- Data to use -
+--

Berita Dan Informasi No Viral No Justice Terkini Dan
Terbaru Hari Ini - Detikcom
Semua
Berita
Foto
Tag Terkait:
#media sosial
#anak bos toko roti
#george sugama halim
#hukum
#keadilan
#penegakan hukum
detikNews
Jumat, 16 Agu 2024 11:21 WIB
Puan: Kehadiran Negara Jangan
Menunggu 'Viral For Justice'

+--

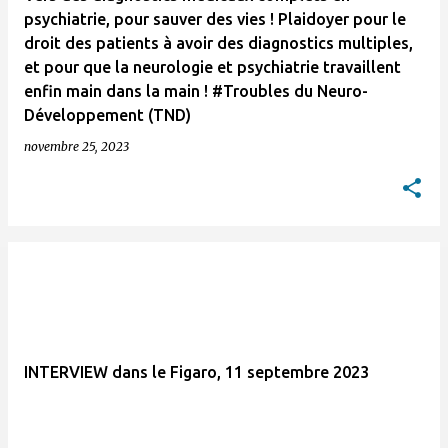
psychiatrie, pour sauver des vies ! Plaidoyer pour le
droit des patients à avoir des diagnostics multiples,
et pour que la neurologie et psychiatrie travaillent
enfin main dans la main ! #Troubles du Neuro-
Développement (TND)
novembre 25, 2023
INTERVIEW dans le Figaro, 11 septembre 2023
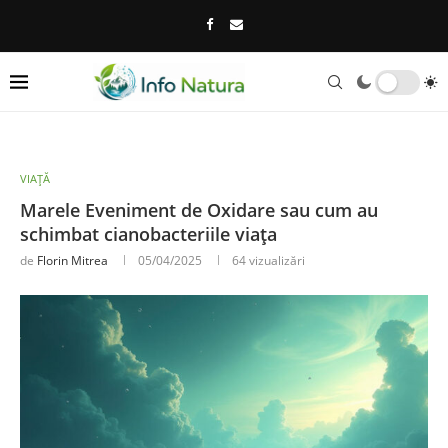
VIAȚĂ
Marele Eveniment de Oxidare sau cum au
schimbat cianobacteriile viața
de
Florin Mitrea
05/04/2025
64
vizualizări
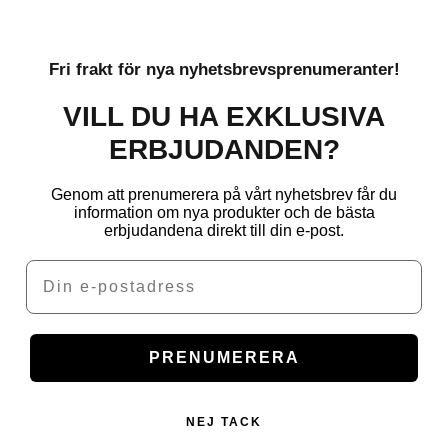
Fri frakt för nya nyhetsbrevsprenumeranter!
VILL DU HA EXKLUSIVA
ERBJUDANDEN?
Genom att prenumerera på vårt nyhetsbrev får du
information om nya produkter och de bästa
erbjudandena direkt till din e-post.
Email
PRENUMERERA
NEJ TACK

+--

- What is required -
Leave out every line above except those from the line with "#george sugama halim" up to and including the line with "Menunggu 'Viral For Justice'", and copy those exactly.

- Task answer -
#george sugama halim
#hukum
#keadilan
#penegakan hukum
detikNews
Jumat, 16 Agu 2024 11:21 WIB
Puan: Kehadiran Negara Jangan
Menunggu 'Viral For Justice'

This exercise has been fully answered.